| Task prompt |
Make a numbered list from each line of the records below, skipping any blank lines.

| Record set |
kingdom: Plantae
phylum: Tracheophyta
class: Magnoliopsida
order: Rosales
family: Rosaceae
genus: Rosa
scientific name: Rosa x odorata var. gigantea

| Response to the task |
1. kingdom: Plantae
2. phylum: Tracheophyta
3. class: Magnoliopsida
4. order: Rosales
5. family: Rosaceae
6. genus: Rosa
7. scientific name: Rosa x odorata var. gigantea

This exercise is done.